The candelabra above the stage began to spin, slowly at first, then so fast that it was dizzying to follow the lights. Abelas was gone. His voice seemed to come from above the tables. Slowly, in a mesmerizing cadence, he began the story of the Creation. A nearly naked man and woman came on the stage, and it was obvious that they were merely actors. The light was distracting, whirling. Creatures and foliage appeared around Adam and Eve, somehow mechanically propelled onto the stage. Then a fish flew through the air, out over the audience, too brilliant to be a bird in some sort of guise, or even a lantern; many people pointed and watched. The characters on the stage vanished in an instant of flickering light, but some of the images lingered, like ghosts, a moment longer.

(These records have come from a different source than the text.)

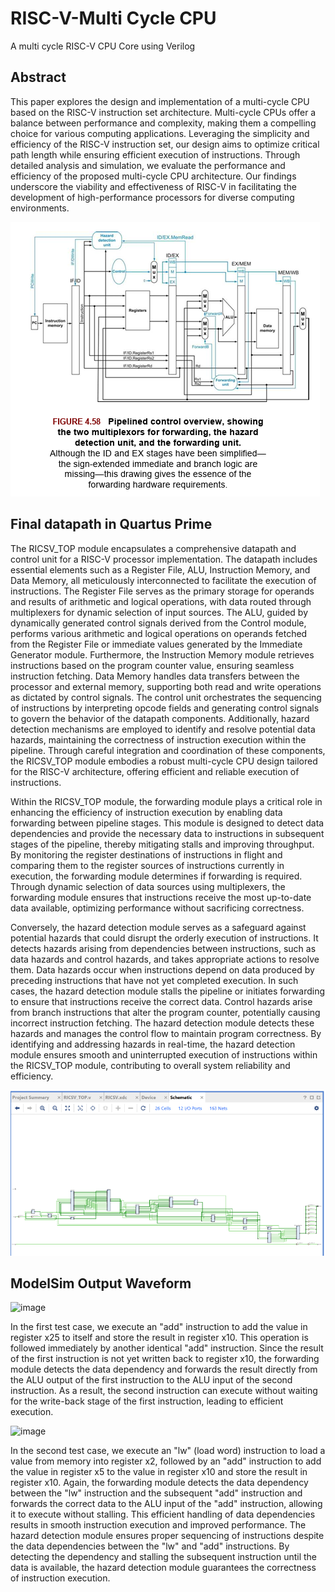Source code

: # RISC-V-Multi Cycle CPU
A multi cycle RISC-V CPU Core using Verilog

## Abstract
This paper explores the design and implementation of a multi-cycle CPU based on the RISC-V instruction set architecture. Multi-cycle CPUs offer a balance between performance and complexity, making them a compelling choice for various computing applications. Leveraging the simplicity and efficiency of the RISC-V instruction set, our design aims to optimize critical path length while ensuring efficient execution of instructions. Through detailed analysis and simulation, we evaluate the performance and efficiency of the proposed multi-cycle CPU architecture. Our findings underscore the viability and effectiveness of RISC-V in facilitating the development of high-performance processors for diverse computing environments.

![image](https://raw.githubusercontent.com/vanngo411/MultiCycle_CPU_RISCV/main/Block%20Diagram.png)

## Final datapath in Quartus Prime

The RICSV_TOP module encapsulates a comprehensive datapath and control unit for a RISC-V processor implementation. The datapath includes essential elements such as a Register File, ALU, Instruction Memory, and Data Memory, all meticulously interconnected to facilitate the execution of instructions. The Register File serves as the primary storage for operands and results of arithmetic and logical operations, with data routed through multiplexers for dynamic selection of input sources. The ALU, guided by dynamically generated control signals derived from the Control module, performs various arithmetic and logical operations on operands fetched from the Register File or immediate values generated by the Immediate Generator module. Furthermore, the Instruction Memory module retrieves instructions based on the program counter value, ensuring seamless instruction fetching. Data Memory handles data transfers between the processor and external memory, supporting both read and write operations as dictated by control signals. The control unit orchestrates the sequencing of instructions by interpreting opcode fields and generating control signals to govern the behavior of the datapath components. Additionally, hazard detection mechanisms are employed to identify and resolve potential data hazards, maintaining the correctness of instruction execution within the pipeline. Through careful integration and coordination of these components, the RICSV_TOP module embodies a robust multi-cycle CPU design tailored for the RISC-V architecture, offering efficient and reliable execution of instructions.

Within the RICSV_TOP module, the forwarding module plays a critical role in enhancing the efficiency of instruction execution by enabling data forwarding between pipeline stages. This module is designed to detect data dependencies and provide the necessary data to instructions in subsequent stages of the pipeline, thereby mitigating stalls and improving throughput. By monitoring the register destinations of instructions in flight and comparing them to the register sources of instructions currently in execution, the forwarding module determines if forwarding is required. Through dynamic selection of data sources using multiplexers, the forwarding module ensures that instructions receive the most up-to-date data available, optimizing performance without sacrificing correctness.

Conversely, the hazard detection module serves as a safeguard against potential hazards that could disrupt the orderly execution of instructions. It detects hazards arising from dependencies between instructions, such as data hazards and control hazards, and takes appropriate actions to resolve them. Data hazards occur when instructions depend on data produced by preceding instructions that have not yet completed execution. In such cases, the hazard detection module stalls the pipeline or initiates forwarding to ensure that instructions receive the correct data. Control hazards arise from branch instructions that alter the program counter, potentially causing incorrect instruction fetching. The hazard detection module detects these hazards and manages the control flow to maintain program correctness. By identifying and addressing hazards in real-time, the hazard detection module ensures smooth and uninterrupted execution of instructions within the RICSV_TOP module, contributing to overall system reliability and efficiency.

![image](https://github.com/vanngo411/MultiCycle_CPU_RISCV/blob/main/DataAndControlPath.png)

## ModelSim Output Waveform
![image]()

In the first test case, we execute an "add" instruction to add the value in register x25 to itself and store the result in register x10. This operation is followed immediately by another identical "add" instruction. Since the result of the first instruction is not yet written back to register x10, the forwarding module detects the data dependency and forwards the result directly from the ALU output of the first instruction to the ALU input of the second instruction. As a result, the second instruction can execute without waiting for the write-back stage of the first instruction, leading to efficient execution.

![image]()

In the second test case, we execute an "lw" (load word) instruction to load a value from memory into register x2, followed by an "add" instruction to add the value in register x5 to the value in register x10 and store the result in register x10. Again, the forwarding module detects the data dependency between the "lw" instruction and the subsequent "add" instruction and forwards the correct data to the ALU input of the "add" instruction, allowing it to execute without stalling. This efficient handling of data dependencies results in smooth instruction execution and improved performance.  The hazard detection module ensures proper sequencing of instructions despite the data dependencies between the "lw" and "add" instructions. By detecting the dependency and stalling the subsequent instruction until the data is available, the hazard detection module guarantees the correctness of instruction execution.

The lights of the spinning candelabra were joined by other lights, and all were in motion. ‘Go to the end,’ said Abelas. Haraldr did not notice that a Senator’s wife had moaned and fainted only a few places down from him. Much of what followed was clearly a spectacular enactment of Revelations: the opening of the seven seals, the blowing of the seven trumpets, the horsemen of doom, the lamb and the beasts and the naked whore. Yet there were evanescent glimpses of less substantial things, great fires, and the star named Wormwood that glowed above the stage for what seemed a long while, perishing everything below.